The orientation phase (30–50% of every session) is pure re-discovery overhead — the agent reads 10–20 files cold before it knows where to work. cram replaces that with one get_context() call returning ~1–2K tokens of targeted excerpts.

Scaled to a full day:

Usage Tasks/day Est. tokens/day Cost at Sonnet 4.6
Light 2 short tasks ~150K ~$0.50
Average 4 feature tasks ~400K ~$1.20
Heavy 6+ complex tasks ~900K ~$2.70

For the average developer (~400K tokens/day), roughly 120–200K tokens/day is orientation overhead — paid on every session, for every task, from scratch.

cram tray shows live daily estimates based on your actual repo size (4 sessions × 4 tasks/day). Use the model selector in the tray popup to see estimates for your model:

Model Base input price
Haiku 4.5 $1.00 / MTok
Sonnet 4.6 $3.00 / MTok
Opus 4 $5.00 / MTok
Metric What it shows
Context reduction How much smaller cram context is vs full repo scan
Without cram/day Estimated daily cost if the agent reads the full repo each task
With cram/day Estimated daily cost using the frozen context layer (MCP path)
Saved/day The difference — scales with repo size and session frequency

Run cram benchmark for a full breakdown across all three delivery strategies and all model tiers.

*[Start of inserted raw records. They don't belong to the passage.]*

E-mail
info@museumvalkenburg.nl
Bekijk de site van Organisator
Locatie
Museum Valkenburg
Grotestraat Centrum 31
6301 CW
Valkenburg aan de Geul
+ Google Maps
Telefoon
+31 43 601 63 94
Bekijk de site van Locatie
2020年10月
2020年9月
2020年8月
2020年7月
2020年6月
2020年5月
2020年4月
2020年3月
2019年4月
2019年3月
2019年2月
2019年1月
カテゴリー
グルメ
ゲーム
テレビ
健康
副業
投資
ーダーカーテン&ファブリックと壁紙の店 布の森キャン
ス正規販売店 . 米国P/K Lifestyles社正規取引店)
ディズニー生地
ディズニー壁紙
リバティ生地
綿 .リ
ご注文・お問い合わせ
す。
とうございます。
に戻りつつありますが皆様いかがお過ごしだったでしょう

💸 Claude Code users: cache-write bonus

This section is specific to Claude Code + Anthropic. The context layer is useful for any tool, but Claude's prompt caching gives MCP delivery an additional cost advantage.

Anthropic's prompt cache has a 5-minute TTL. Content in the conversation prefix gets cache-written at 1.25× the base input price on every new session and every TTL expiry. Content that doesn't touch the prefix — like MCP tool results — isn't.

Prefix injection vs MCP:

Prefix injection (--target claude) MCP (get_context())
Where context lands CLAUDE.md → front of prefix Conversation tail (tool result)
Cache writes per session N × task context tokens 1 × tool definitions (~1–2K tokens)
Per-task context cost 1.25× write per task change 0.1× read after first session write
10K-token context, 4 tasks ~$0.09–0.15 in cache writes ~$0.01 in cache writes

The larger your context and the more tasks per session, the more the MCP path saves.

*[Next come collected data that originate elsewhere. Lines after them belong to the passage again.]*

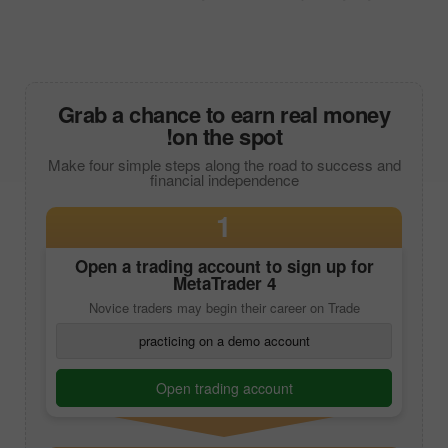
Grab a chance to earn real money
on the spot!
Make four simple steps along the road to success and
financial independence
1
Open a trading account to sign up for
MetaTrader 4
Novice traders may begin their career on Trade
practicing on a demo account
Open trading account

Run cram benchmark to model the exact numbers for your repo.

The floor check: the frozen prefix must exceed 2,048 tokens (Sonnet 4.6) or 4,096 tokens (Opus 4.8 / Haiku 4.5) to cache at all. cram benchmark flags this if your context files are below the threshold.


Running tests

pip install pytest
pytest

No API key required — all model calls are mocked.